**Selected excerpt**

____________________

Trump to put maximum pressure on Iran, revelation doesn’t drive up the price of oil
I like Zero Hedge, but this article on oil prices isn’t very good. One of President Trump’s main goals is to lower prices for businesses and consumers, so this is great news. It was bad news when prices surged as soon as Biden was installed, because one of his main goals was to cripple the U.S. economy, and sabotage the crude oil, natural gas, and coal industries to do so. It was a disaster all around the world, for everyone, except countries like Iran and Russia, which were able to finance wars and terrorism by meeting the market demands that were still there.
Here’s the article:
WTI Extends Losses After Biggest Crude Inventory Build In A Year
Oil prices are leaking lower this morning after surging yesterday on Trump’s ‘maximum pressure’ plan for Iran as traders weigh the effect of a US-China trade war on demand.
‘Trump tariff chaos and trade war is no good for global growth and oil demand growth,’ said Bjarne Schieldrop, chief commodities analyst at SEB AB. ‘But supply disruptions, as so often before, can then rapidly and suddenly turn everything around.’
API reported yuuge builds for Crude and gasoline overnight but a large draw for Distillates (cold weather?)...

____________________

**Data shown**
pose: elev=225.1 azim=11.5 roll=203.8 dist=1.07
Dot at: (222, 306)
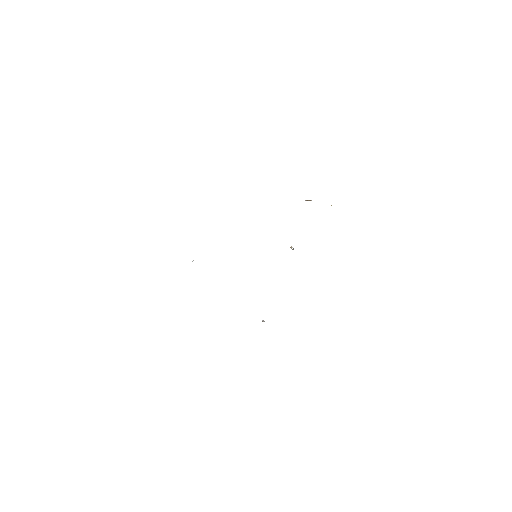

____________________

**What is asked**
Write the next portion of the post on oil prices and the "maximum pressure" plan for Iran, starting after its final sentence. The data above is not required for this work.

**Exercise output**
API
Crude +5.025mm
Cushing +110k
Gasoline +5.4mm
Distillates -7.00mm
DOE
Crude +8.64mm - biggest build since Feb 2024
Cushing -34k
Gasoline +2.23m - 12th straight weekly build
Distillates -5.47mm - biggest draw since March 2021
Some massive swings in the inventory data last week with a huge crude build and large distillates draw…
The article said crude oil prices “surged” on Tuesday when Trump announced that he would again put maximum pressure on Iran. It would normally be the case that prices would surge when you cut out a significant supplier, but this wasn’t much of a surge, and it didn’t continue; my guess is it’s because of Trump’s overall energy policy. On February 3rd, the price of crude closed at $72.30 and on February 4th it closed at $72.42. A 12 cent move is insignificant. Why would anyone call it a surge? My guess is the trend is down because Trump is all in on getting more oil on the market.
The price of crude hit $80.44 on January 14th, Biden’s last week in office. Today it is $71.22, or down over 11%. That move will eventually flow through the economy and everyone will be helped, especially the poor and middle classes, and small businesses. The over 6,000 products derived from crude will also benefit from lower input costs.
Then the article quotes some trader who says: “Trump tariff chaos and trade war is no good for global growth and oil demand growth”.
I would ask, where is this chaos? Has anyone actually seen consumers pull back? Business optimism has increased, not decreased, since Trump was elected. A real “surging” trend. After the U.S. and the world suffered through high inflation for four years because of Biden's policies, everyone should cheer for the prospect of lower energy prices. It is a shame that this article was written as if lower energy prices were a negative.
The media and other Democrats should be especially ebullient since they hate oil companies and profit, so why aren’t they cheering this good news? Because they hate Trump more than they care about the poor and middle classes. They won’t give him credit for anything, and they certainly don’t want his policies to work. It would show the public, especially the voters, who was really responsible for the higher prices, and who can deliver lower prices.
The media and other Democrats always claim that Trump is in the pocket of oil companies, but he is the one who keeps oil prices low. He clearly bases his policies on what he perceives is best for America and all Americans, no matter what race they are and no matter their political loyalties.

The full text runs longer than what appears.